The utilization of fossil energy has resulted in global warming and other environmental issues. Diesel fuels account for about 17 % of total carbon dioxide emissions. Biodiesel, renewable diesel, and sustainable aviation fuel are solutions to reduce emissions for carbon sequestration. However, biodiesel use is constrained by poor low-temperature performance, making them unsuitable for cold winter seasons or jet fuel. On the other hand, renewable diesel is also challenged by the high operating temperatures and pressure, high energy consumption in production and fractionation, high demand for hydrogen sources, etc. An innovative production process was investigated to synthesize biokerosene from various alcohols and nonanoic acid, a primary product of the ozonolysis of oleic acid. The products exhibit excellent low-temperature performance because cloud points of the nonanoic esters can be as low as -70 ^oC. This super low-temperature performance showed the potential for replacing the winter-season diesel, kerosene, and jet fuels. Because of the saturation of the molecules, the products showed excellent oxidation stability and low greenhouse gas emissions. The energy densities of the products increased with the carbon atoms in the alcohols but were less than current biodiesel. The products generally had flash points higher than 90 ^oC, indicating safer handling and storage.
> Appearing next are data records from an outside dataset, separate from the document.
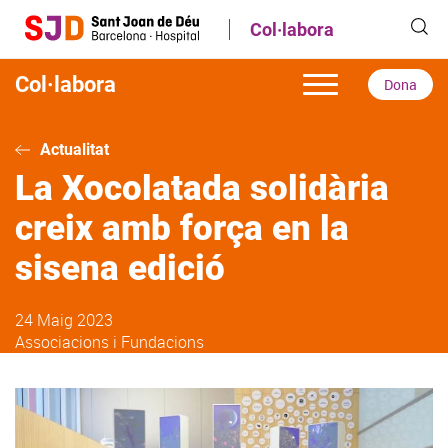
Vés
Col·labora
al
contingut
Col·labora
Dona
Actualitat
La Xocolatada solidària
creix amb força en la
sisena edició
24 Maig 2023
Associacions i Fundacions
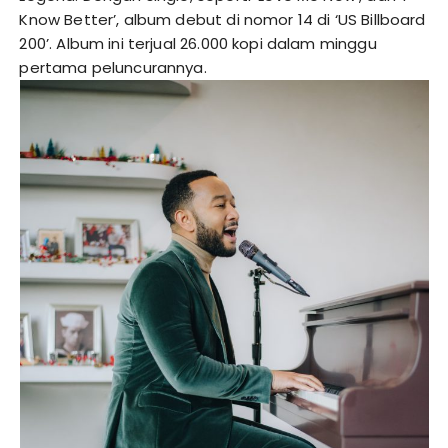
Know Better’, album debut di nomor 14 di ‘US Billboard
200’. Album ini terjual 26.000 kopi dalam minggu
pertama peluncurannya.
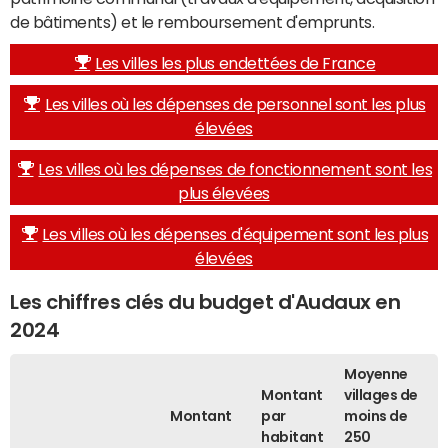
de bâtiments) et le remboursement d'emprunts.
Les villes les plus endettées de France
Les villes où les dépenses de personnel sont les plus
élevées
Les villes où les dépenses de fonctionnement sont les
plus élevées
Les villes où les dépenses d'équipement sont les plus
élevées
Les chiffres clés du budget d'Audaux en
2024
Moyenne
Montant
villages de
Montant
par
moins de
habitant
250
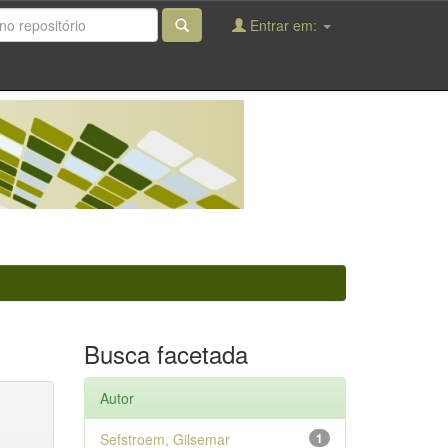
Entrar em:
Busca facetada
Autor
Sefstroem, Gilsemar
1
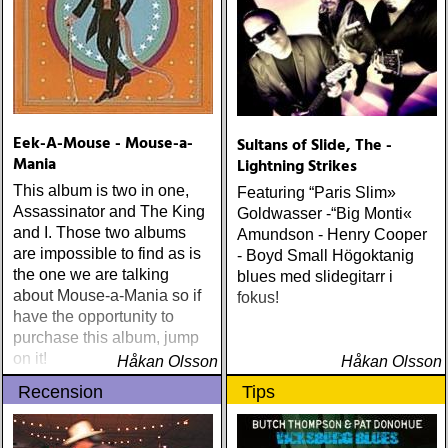
Eek-A-Mouse - Mouse-a-
Sultans of Slide, The -
Mania
Lightning Strikes
This album is two in one,
Featuring “Paris Slim»
Assassinator and The King
Goldwasser -“Big Monti«
and I. Those two albums
Amundson - Henry Cooper
are impossible to find as is
- Boyd Small Högoktanig
the one we are talking
blues med slidegitarr i
about Mouse-a-Mania so if
fokus!
have the opportunity to
purchase this album, jump
on it!
Håkan Olsson
Håkan Olsson
Recension
Tips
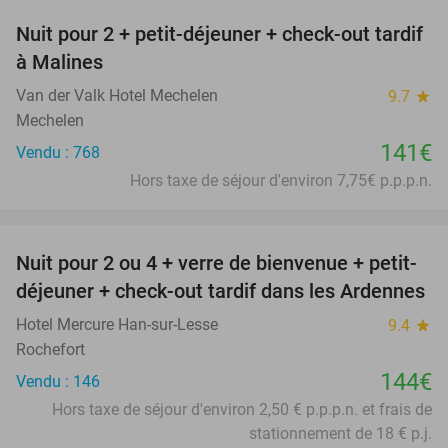
Nuit pour 2 + petit-déjeuner + check-out tardif
à Malines
Van der Valk Hotel Mechelen
9.7
star
Mechelen
141€
Vendu : 768
Hors taxe de séjour d'environ 7,75€ p.p.p.n.
favorite_border
Nuit pour 2 ou 4 + verre de bienvenue + petit-
déjeuner + check-out tardif dans les Ardennes
Hotel Mercure Han-sur-Lesse
9.4
star
Rochefort
144€
Vendu : 146
Hors taxe de séjour d'environ 2,50 € p.p.p.n. et frais de
stationnement de 18 € p.j.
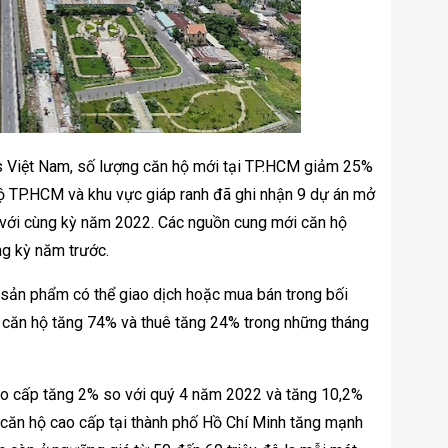
ls Việt Nam, số lượng căn hộ mới tại TP.HCM giảm 25%
hộ TP.HCM và khu vực giáp ranh đã ghi nhận 9 dự án mở
 với cùng kỳ năm 2022. Các nguồn cung mới căn hộ
ng kỳ năm trước.
 sản phẩm có thể giao dịch hoặc mua bán trong bối
 căn hộ tăng 74% và thuê tăng 24% trong những tháng
cao cấp tăng 2% so với quý 4 năm 2022 và tăng 10,2%
 căn hộ cao cấp tại thành phố Hồ Chí Minh tăng mạnh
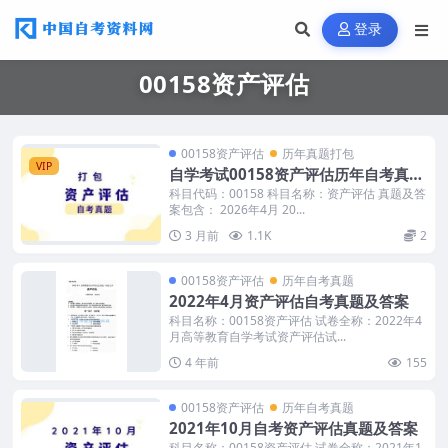
登录
00158资产评估
00158资产评估
历年真题打包
VIP
自学考试00158资产评估历年自考真题
及答案
科目代码：00158 科目名称：资产评估 真题及答
案包含： 2026年4月 20...
3 月前
1.1K
2
00158资产评估
历年自考真题
2022年4月资产评估自考真题及答案
科目名称：00158资产评估 试卷全称：2022年4
月高等教育自学考试资产评估试...
4 年前
155
00158资产评估
历年自考真题
2021年10月自考资产评估真题及答案
科目名称：00158资产评估 试卷全称：2021年1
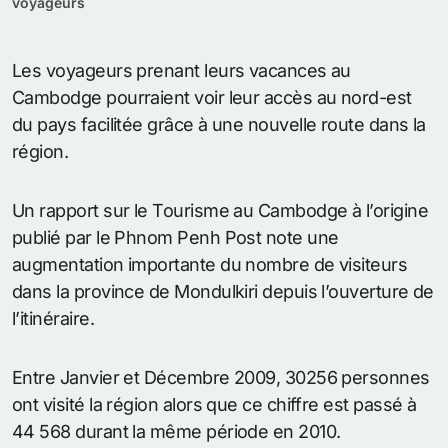
voyageurs
Les voyageurs prenant leurs vacances au
Cambodge pourraient voir leur accès au nord-est
du pays facilitée grâce à une nouvelle route dans la
région.
Un rapport sur le Tourisme au Cambodge à l’origine
publié par le Phnom Penh Post note une
augmentation importante du nombre de visiteurs
dans la province de Mondulkiri depuis l’ouverture de
l’itinéraire.
Entre Janvier et Décembre 2009, 30256 personnes
ont visité la région alors que ce chiffre est passé à
44 568 durant la même période en 2010.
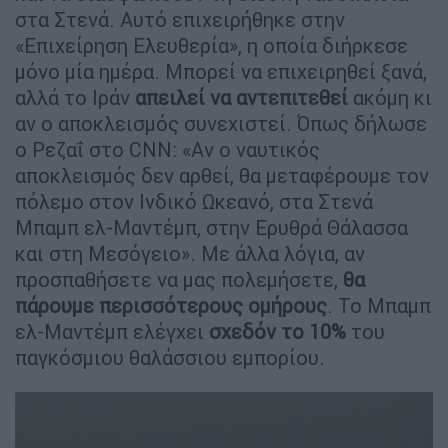
στα Στενά. Αυτό επιχειρήθηκε στην
«Επιχείρηση Ελευθερία», η οποία διήρκεσε
μόνο μία ημέρα. Μπορεί να επιχειρηθεί ξανά,
αλλά το Ιράν
απειλεί να αντεπιτεθεί
ακόμη κι
αν ο αποκλεισμός συνεχιστεί. Όπως δήλωσε
ο Ρεζαΐ στο CNN: «Αν ο ναυτικός
αποκλεισμός δεν αρθεί, θα μεταφέρουμε τον
πόλεμο στον Ινδικό Ωκεανό, στα Στενά
Μπαμπ ελ-Μαντέμπ, στην Ερυθρά Θάλασσα
και στη Μεσόγειο». Με άλλα λόγια, αν
προσπαθήσετε να μας πολεμήσετε,
θα
πάρουμε περισσότερους ομήρους
. Το Μπαμπ
ελ-Μαντέμπ ελέγχει
σχεδόν το 10%
του
παγκόσμιου θαλάσσιου εμπορίου.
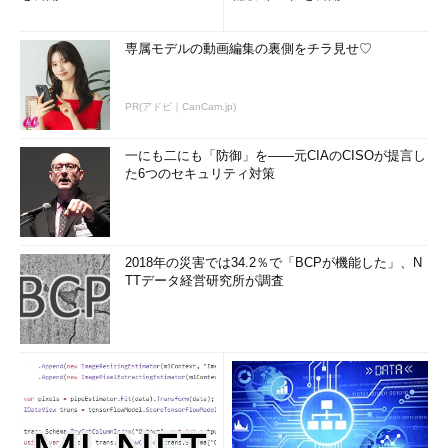
専属モデルの動画編集の裏側をチラ見せ♡
PR(アドビ｜CanCam.jp)
一にも二にも「防御」を――元CIAのCISOが提言し
た6つのセキュリティ対策
2018年の災害では34.2％で「BCPが機能した」、N
TTデータ経営研究所が調査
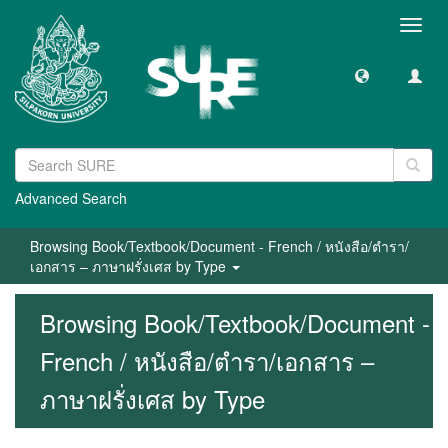
Toggl
navig
Advanced Search
Browsing Book/Textbook/Document - French / หนังสือ/ตำรา/
เอกสาร – ภาษาฝรั่งเศส by Type
Browsing Book/Textbook/Document -
French / หนังสือ/ตำรา/เอกสาร –
ภาษาฝรั่งเศส by Type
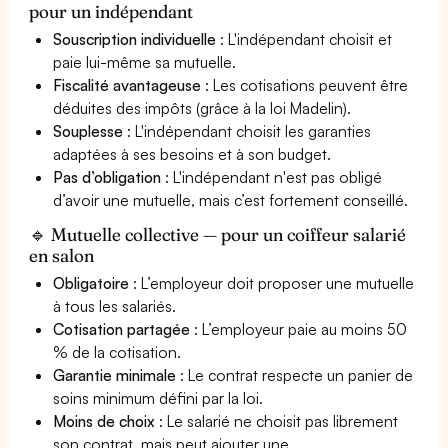
pour un indépendant
Souscription individuelle
: L'indépendant choisit et
paie lui-même sa mutuelle.
Fiscalité avantageuse
: Les cotisations peuvent être
déduites des impôts (grâce à la loi Madelin).
Souplesse
: L'indépendant choisit les garanties
adaptées à ses besoins et à son budget.
Pas d’obligation
: L'indépendant n'est pas obligé
d’avoir une mutuelle, mais c’est fortement conseillé.
🔹 Mutuelle collective — pour un coiffeur salarié
en salon
Obligatoire
: L’employeur doit proposer une mutuelle
à tous les salariés.
Cotisation partagée
: L’employeur paie au moins 50
% de la cotisation.
Garantie minimale
: Le contrat respecte un panier de
soins minimum défini par la loi.
Moins de choix
: Le salarié ne choisit pas librement
son contrat, mais peut ajouter une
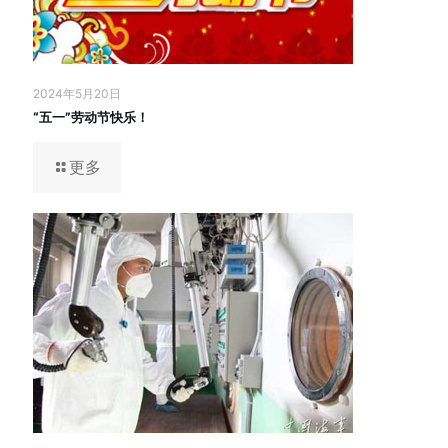
2024年5月20日
“五一”劳动节快乐！
更多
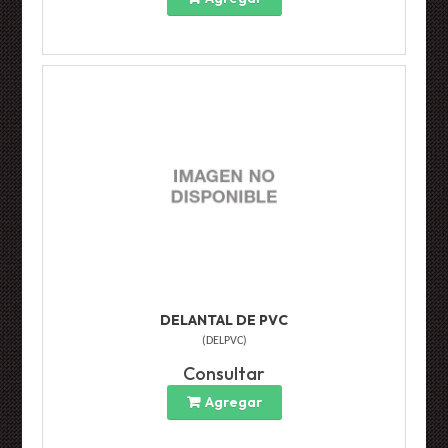
DELANTAL DE PVC
(
DELPVC
)
Consultar
Agregar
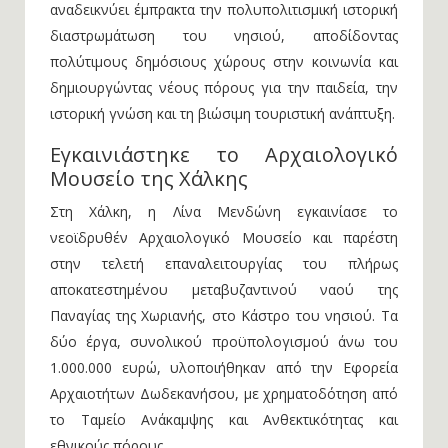
αναδεικνύει έμπρακτα την πολυπολιτισμική ιστορική
διαστρωμάτωση του νησιού, αποδίδοντας
πολύτιμους δημόσιους χώρους στην κοινωνία και
δημιουργώντας νέους πόρους για την παιδεία, την
ιστορική γνώση και τη βιώσιμη τουριστική ανάπτυξη.
Εγκαινιάστηκε το Αρχαιολογικό
Μουσείο της Χάλκης
Στη Χάλκη, η Λίνα Μενδώνη εγκαινίασε το
νεοϊδρυθέν Αρχαιολογικό Μουσείο και παρέστη
στην τελετή επαναλειτουργίας του πλήρως
αποκατεστημένου μεταβυζαντινού ναού της
Παναγίας της Χωριανής, στο Κάστρο του νησιού. Τα
δύο έργα, συνολικού προϋπολογισμού άνω του
1.000.000 ευρώ, υλοποιήθηκαν από την Εφορεία
Αρχαιοτήτων Δωδεκανήσου, με χρηματοδότηση από
το Ταμείο Ανάκαμψης και Ανθεκτικότητας και
εθνικούς πόρους.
In addion, the type of alcohol used in synthesis significantly influences on the physcial properties, such as viscosities, combustions of heat. The existence of oxygen in the fuel molecules facilitates complete combustion, resulting in low measured emissions of hydrocarbons and carbon monoxide and high carbon dioxide concentrations in engine exhaust. Furthermore, diesel engine exhaust from biokerosene combustion contained lower concentrations of nitrogen oxides than fossil diesel run in the same engine. Therefore, ozone-cracking of lipids provides an energy-efficient way to produce alternatives to petroleum-based jet, kerosene, and diesel fuels.